I am having trouble with this problem... I need to find the maximum distance from the origin to the surface $$f:=\frac{x^4}{2^4}+\frac{y^4}{3^4}+\frac{z^4}{(\sqrt2)^4}-1$$
I think I have to use Lagrange multipliers, and form the function: $$L:=x^2+y^2+z^2 - \lambda(\frac{x^4}{2^4}+\frac{y^4}{3^4}+\frac{z^4}{(\sqrt2)^4}-1) $$
Next I would do partial derivatives: $$Lx:=2x-\frac{1}{4}\lambda x^3 $$ $$Ly:=2y-\frac{4}{81}\lambda y^3 $$ $$Lz:=2z-\frac{4\lambda z^3}{(\sqrt2)^4} $$ $$L\lambda:=1-(\frac{1}{16})x^4-(\frac{1}{81})y^4-\frac{z^4}{(\sqrt2)^4} $$ And solving the system I got the points:
- $(\frac{2\sqrt2}{\sqrt\lambda},\frac{9\sqrt2}{2\sqrt\lambda},\frac{\sqrt2}{\sqrt\lambda})$
- $(-\frac{2\sqrt2}{\sqrt\lambda},-\frac{9\sqrt2}{2\sqrt\lambda},-\frac{\sqrt2}{\sqrt\lambda})$
If I replace on $x^2+y^2+z^2$ I have a maximum distance: $\sqrt101$
Am I right?
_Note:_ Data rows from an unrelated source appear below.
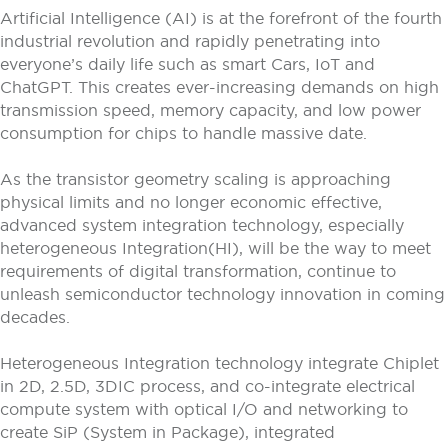
Artificial Intelligence (AI) is at the forefront of the fourth
industrial revolution and rapidly penetrating into
everyone’s daily life such as smart Cars, IoT and
ChatGPT. This creates ever-increasing demands on high
transmission speed, memory capacity, and low power
consumption for chips to handle massive date.
As the transistor geometry scaling is approaching
physical limits and no longer economic effective,
advanced system integration technology, especially
heterogeneous Integration(HI), will be the way to meet
requirements of digital transformation, continue to
unleash semiconductor technology innovation in coming
decades.
Heterogeneous Integration technology integrate Chiplet
in 2D, 2.5D, 3DIC process, and co-integrate electrical
compute system with optical I/O and networking to
create SiP (System in Package), integrated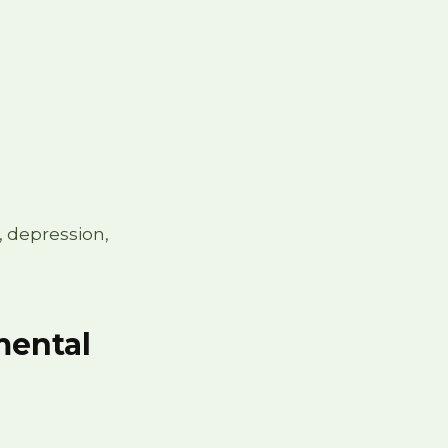
, depression,
imental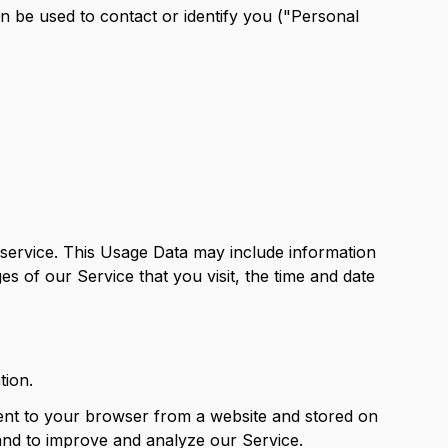
an be used to contact or identify you ("Personal
service. This Usage Data may include information
s of our Service that you visit, the time and date
tion.
sent to your browser from a website and stored on
 and to improve and analyze our Service.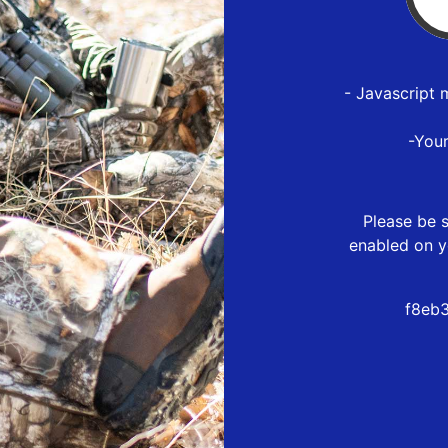
- Javascript 
-You
Please be s
enabled on y
f8eb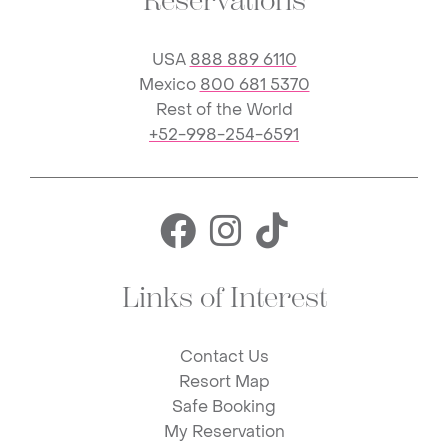
Reservations
USA
888 889 6110
Mexico
800 681 5370
Rest of the World
+52-998-254-6591
Facebook for 
Instagram f
TikTok fo
Links of Interest
Contact Us
Resort Map
Safe Booking
My Reservation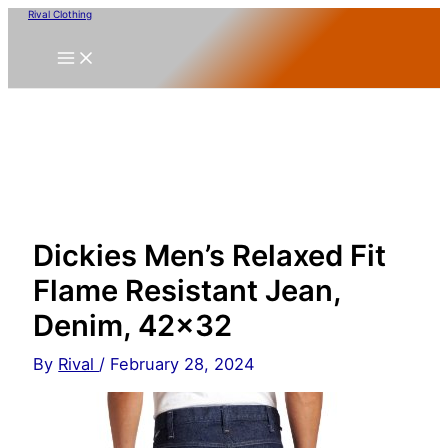
Skip
Rival Clothing
to
content
Dickies Men’s Relaxed Fit
Flame Resistant Jean,
Denim, 42×32
By
Rival
/
February 28, 2024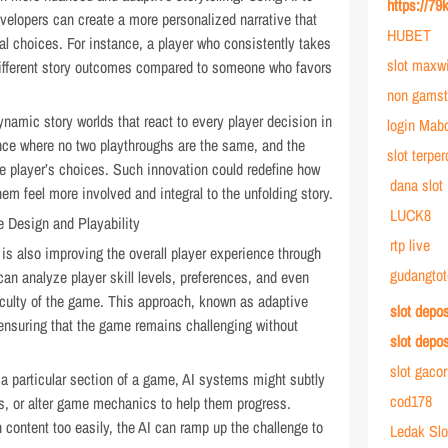
https://79
evelopers can create a more personalized narrative that
HUBET
al choices. For instance, a player who consistently takes
slot maxw
ifferent story outcomes compared to someone who favors
non gamst
dynamic story worlds that react to every player decision in
login Mab
ence where no two playthroughs are the same, and the
slot terpe
he player’s choices. Such innovation could redefine how
dana slot
hem feel more involved and integral to the unfolding story.
LUCK8
 Design and Playability
rtp live
is also improving the overall player experience through
gudangtot
n analyze player skill levels, preferences, and even
fficulty of the game. This approach, known as adaptive
slot depo
 ensuring that the game remains challenging without
slot depo
slot gaco
h a particular section of a game, AI systems might subtly
cod178
nts, or alter game mechanics to help them progress.
h content too easily, the AI can ramp up the challenge to
Ledak Slo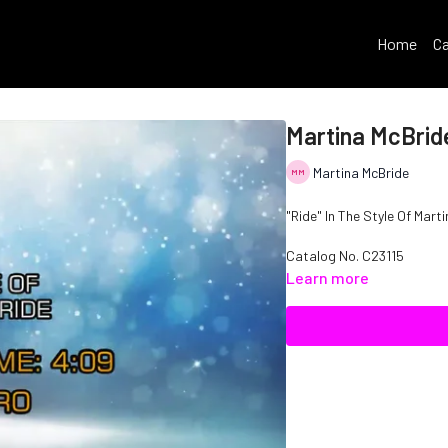
Home
Ca
Martina McBride
Martina McBride
"Ride" In The Style Of Mart
Catalog No. C23115
Learn more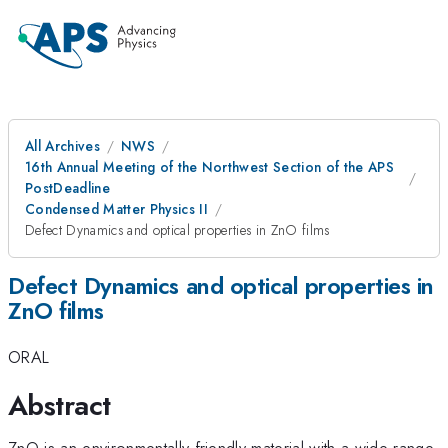
All Archives
NWS
16th Annual Meeting of the Northwest Section of the APS
PostDeadline
Condensed Matter Physics II
Defect Dynamics and optical properties in ZnO films
Defect Dynamics and optical properties in
ZnO films
ORAL
Abstract
ZnO is an environmentally-friendly material with a wide range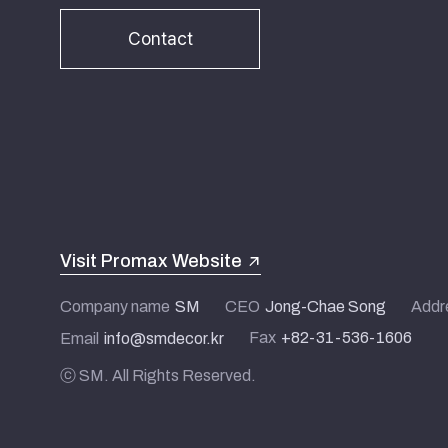
Contact
Visit Promax Website
Company name
SM
CEO
Jong-Chae Song
Addr
Fax
+82-31-536-1606
Email
info@smdecor.kr
ⓒ SM. All Rights Reserved.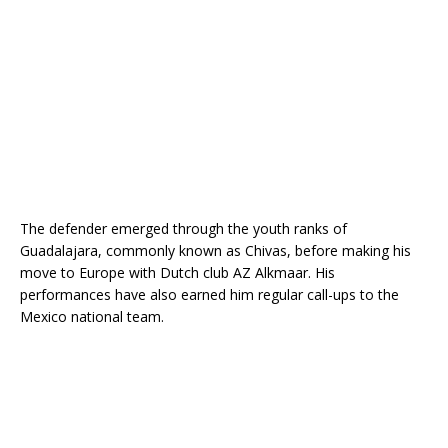
The defender emerged through the youth ranks of
Guadalajara, commonly known as Chivas, before making his
move to Europe with Dutch club AZ Alkmaar. His
performances have also earned him regular call-ups to the
Mexico national team.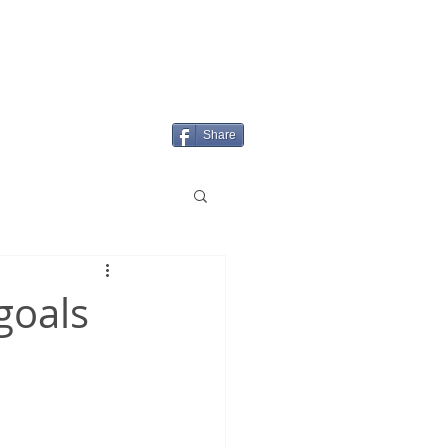
Login/Sign up
MENU
Share
goals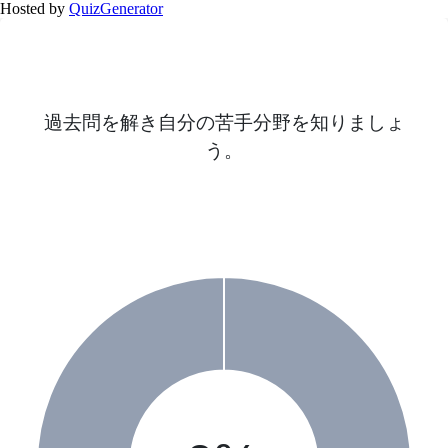
Hosted by
QuizGenerator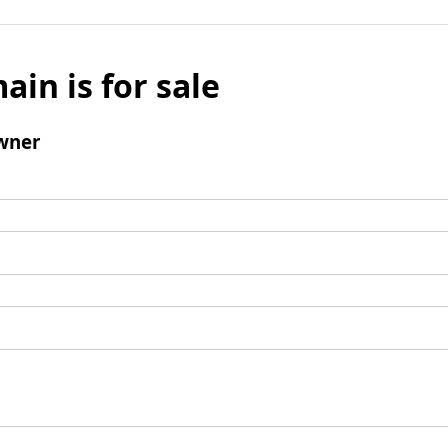
ain is for sale
wner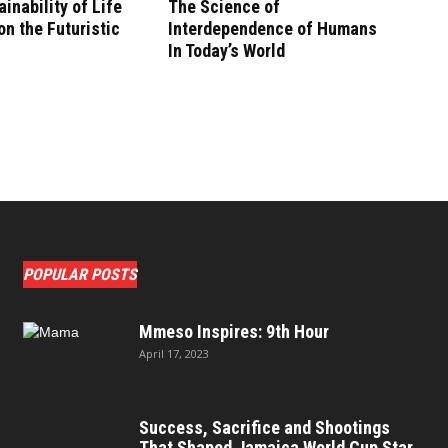
inability of Life
The Science of
n the Futuristic
Interdependence of Humans
In Today’s World
POPULAR POSTS
Mmeso Inspires: 9th Hour
April 17, 2023
Success, Sacrifice and Shootings
That Shaped Jamaica World Cup Star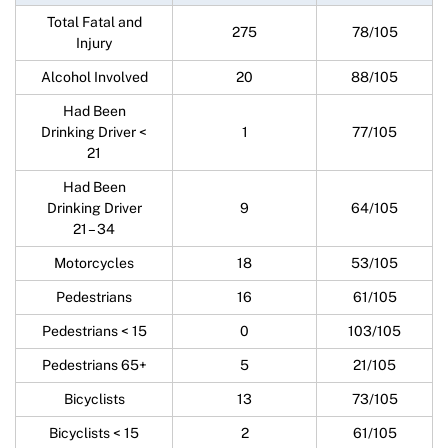
Total Fatal and
275
78/105
Injury
Alcohol Involved
20
88/105
Had Been
Drinking Driver <
1
77/105
21
Had Been
Drinking Driver
9
64/105
21 – 34
Motorcycles
18
53/105
Pedestrians
16
61/105
Pedestrians < 15
0
103/105
Pedestrians 65+
5
21/105
Bicyclists
13
73/105
Bicyclists < 15
2
61/105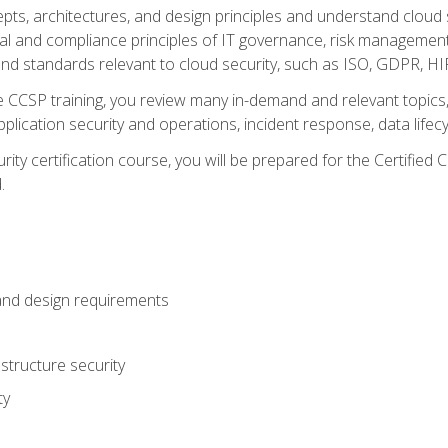
cepts, architectures, and design principles and understand clo
egal and compliance principles of IT governance, risk managemen
d standards relevant to cloud security, such as ISO, GDPR, H
CCSP training, you review many in-demand and relevant topics, 
plication security and operations, incident response, data lifec
rity certification course, you will be prepared for the Certifie
.
and design requirements
structure security
ty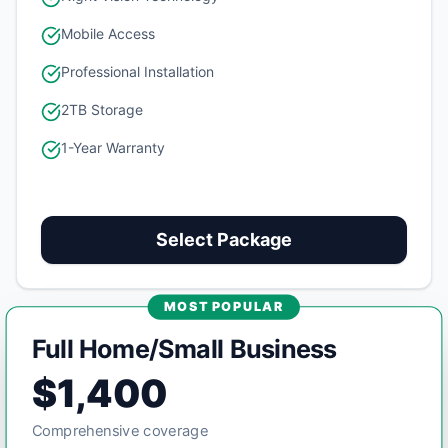
Mobile Access
Professional Installation
2TB Storage
1-Year Warranty
Select Package
MOST POPULAR
Full Home/Small Business
$1,400
Comprehensive coverage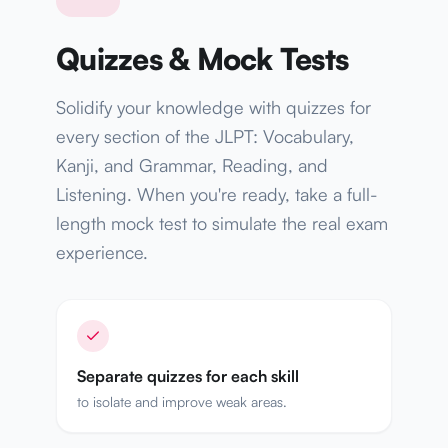
Quizzes & Mock Tests
Solidify your knowledge with quizzes for
every section of the JLPT: Vocabulary,
Kanji, and Grammar, Reading, and
Listening. When you're ready, take a full-
length mock test to simulate the real exam
experience.
Separate quizzes for each skill
to isolate and improve weak areas.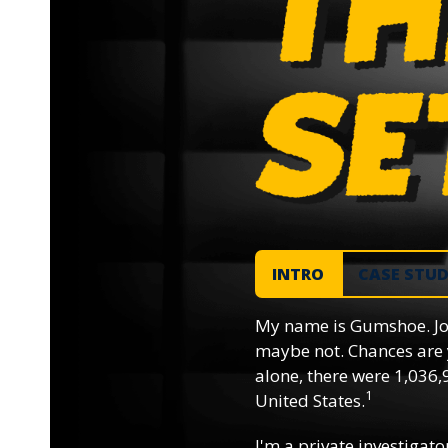
INTRO
CASE STU
My name is Gumshoe. Jo
maybe not. Chances are 
alone, there were 1,036,9
1
United States.
I'm a private investigator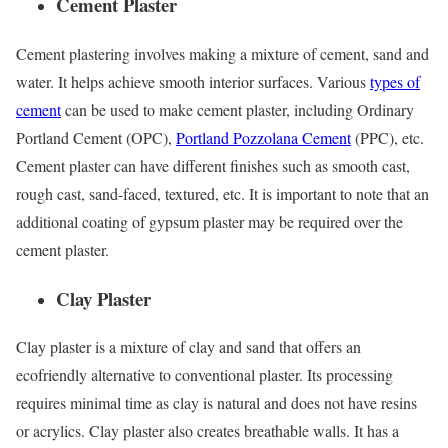
Cement Plaster
Cement plastering involves making a mixture of cement, sand and
water. It helps achieve smooth interior surfaces. Various
types of
cement
can be used to make cement plaster, including Ordinary
Portland Cement (OPC),
Portland Pozzolana Cement
(PPC), etc.
Cement plaster can have different finishes such as smooth cast,
rough cast, sand-faced, textured, etc. It is important to note that an
additional coating of gypsum plaster may be required over the
cement plaster.
Clay Plaster
Clay plaster is a mixture of clay and sand that offers an
ecofriendly alternative to conventional plaster. Its processing
requires minimal time as clay is natural and does not have resins
or acrylics. Clay plaster also creates breathable walls. It has a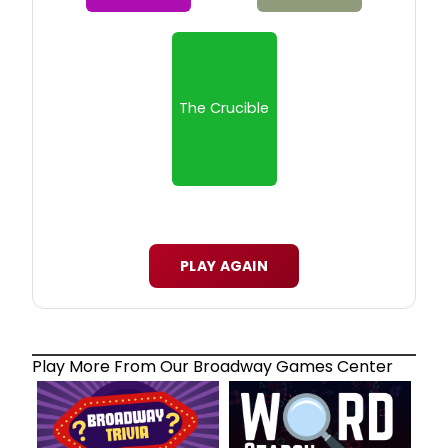
The Crucible
PLAY AGAIN
Play More From Our Broadway Games Center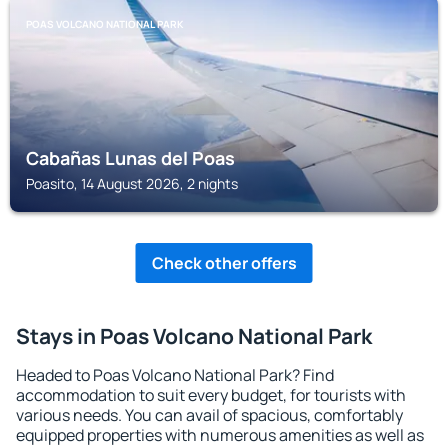
POAS VOLCANO NATIONAL PARK
Cabañas Lunas del Poas
Poasito, 14 August 2026, 2 nights
Check other offers
Stays in Poas Volcano National Park
Headed to Poas Volcano National Park? Find
accommodation to suit every budget, for tourists with
various needs. You can avail of spacious, comfortably
equipped properties with numerous amenities as well as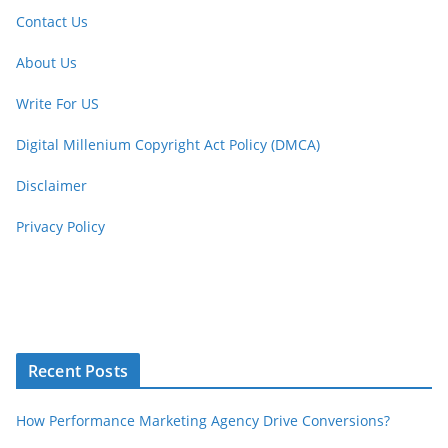
Contact Us
About Us
Write For US
Digital Millenium Copyright Act Policy (DMCA)
Disclaimer
Privacy Policy
Recent Posts
How Performance Marketing Agency Drive Conversions?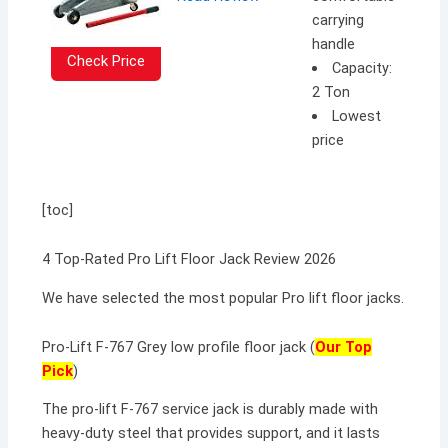
carrying
handle
Check Price
Capacity:
2 Ton
Lowest
price
[toc]
4 Top-Rated Pro Lift Floor Jack Review 2026
We have selected the most popular Pro lift floor jacks.
Pro-Lift F-767 Grey low profile floor jack (
Our Top
Pick
)
The pro-lift F-767 service jack is durably made with
heavy-duty steel that provides support, and it lasts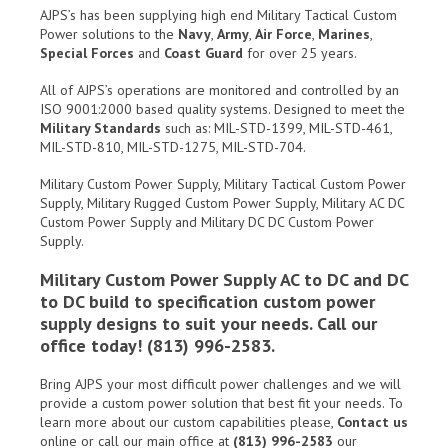
AJPS’s has been supplying high end Military Tactical Custom
Power solutions to the
Navy
,
Army
,
Air Force
,
Marines
,
Special Forces
and
Coast Guard
for over 25 years.
All of AJPS’s operations are monitored and controlled by an
ISO 9001:2000 based quality systems. Designed to meet the
Military Standards
such as: MIL-STD-1399, MIL-STD-461,
MIL-STD-810, MIL-STD-1275, MIL-STD-704.
Military Custom Power Supply, Military Tactical Custom Power
Supply, Military Rugged Custom Power Supply, Military AC DC
Custom Power Supply and Military DC DC Custom Power
Supply.
Military Custom Power Supply AC to DC and DC
to DC build to specification custom power
supply designs to suit your needs. Call our
office today! (813) 996-2583.
Bring AJPS your most difficult power challenges and we will
provide a custom power solution that best fit your needs. To
learn more about our custom capabilities please,
Contact us
online or call our main office at
(813) 996-2583
our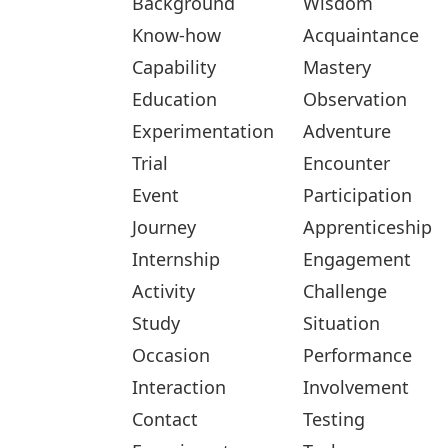
Background
Wisdom
Know-how
Acquaintance
Capability
Mastery
Education
Observation
Experimentation
Adventure
Trial
Encounter
Event
Participation
Journey
Apprenticeship
Internship
Engagement
Activity
Challenge
Study
Situation
Occasion
Performance
Interaction
Involvement
Contact
Testing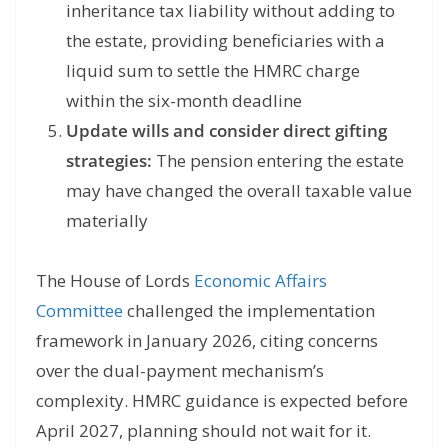
inheritance tax liability without adding to
the estate, providing beneficiaries with a
liquid sum to settle the HMRC charge
within the six-month deadline
Update wills and consider direct gifting
strategies:
The pension entering the estate
may have changed the overall taxable value
materially
The House of Lords
Economic Affairs
Committee
challenged the implementation
framework in January 2026, citing concerns
over the dual-payment mechanism’s
complexity. HMRC guidance is expected before
April 2027, planning should not wait for it.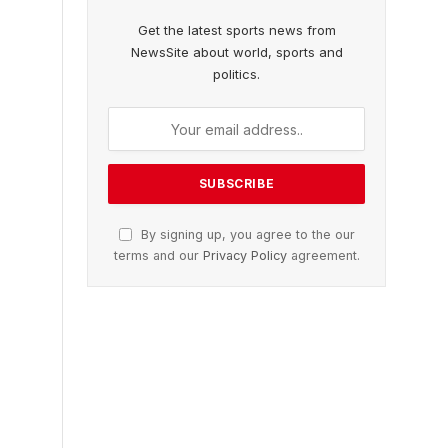
Get the latest sports news from
NewsSite about world, sports and
politics.
By signing up, you agree to the our
terms and our
Privacy Policy
agreement.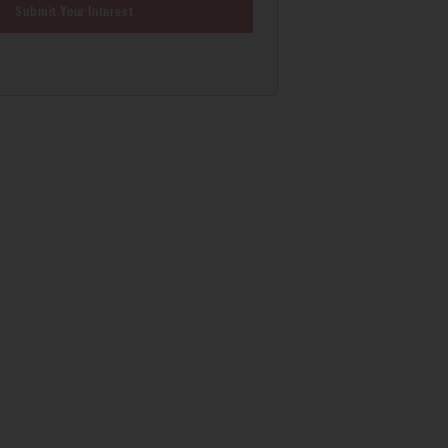
Submit Your Interest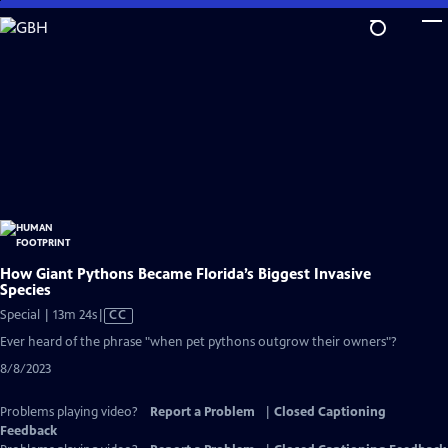
Skip
to
Main
Content
How Giant Pythons Became Florida’s Biggest Invasive
Species
Video
Special | 13m 24s
|
CC
has
Ever heard of the phrase "when pet pythons outgrow their owners"?
Closed
8/8/2023
Captions
Problems playing video?
Report a Problem
|
Closed Captioning
Feedback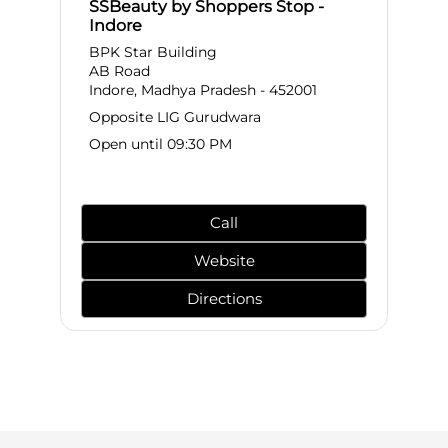
SSBeauty by Shoppers Stop -
Indore
BPK Star Building
AB Road
Indore, Madhya Pradesh - 452001
Opposite LIG Gurudwara
Open until 09:30 PM
Call
Website
Directions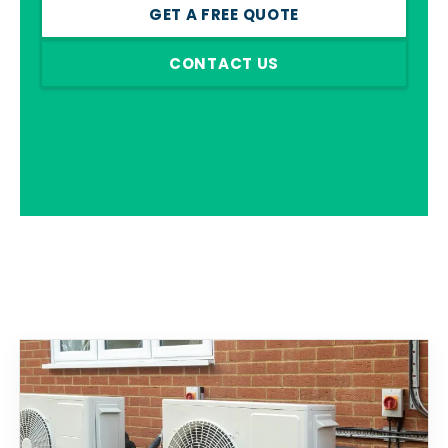
GET A FREE QUOTE
CONTACT US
Could anybody help me? I have a problem plotting the function f with Maple. I am writing: $$plot3d(f(x, y, z), x = -1 .. 1, y = -1 .. 1, z = -1 .. 1)$$ But it gives me the error "Error, (in plot3d) unexpected option: z = -1 .. 1 "
Thank you. Sorry for my english, is not my native language.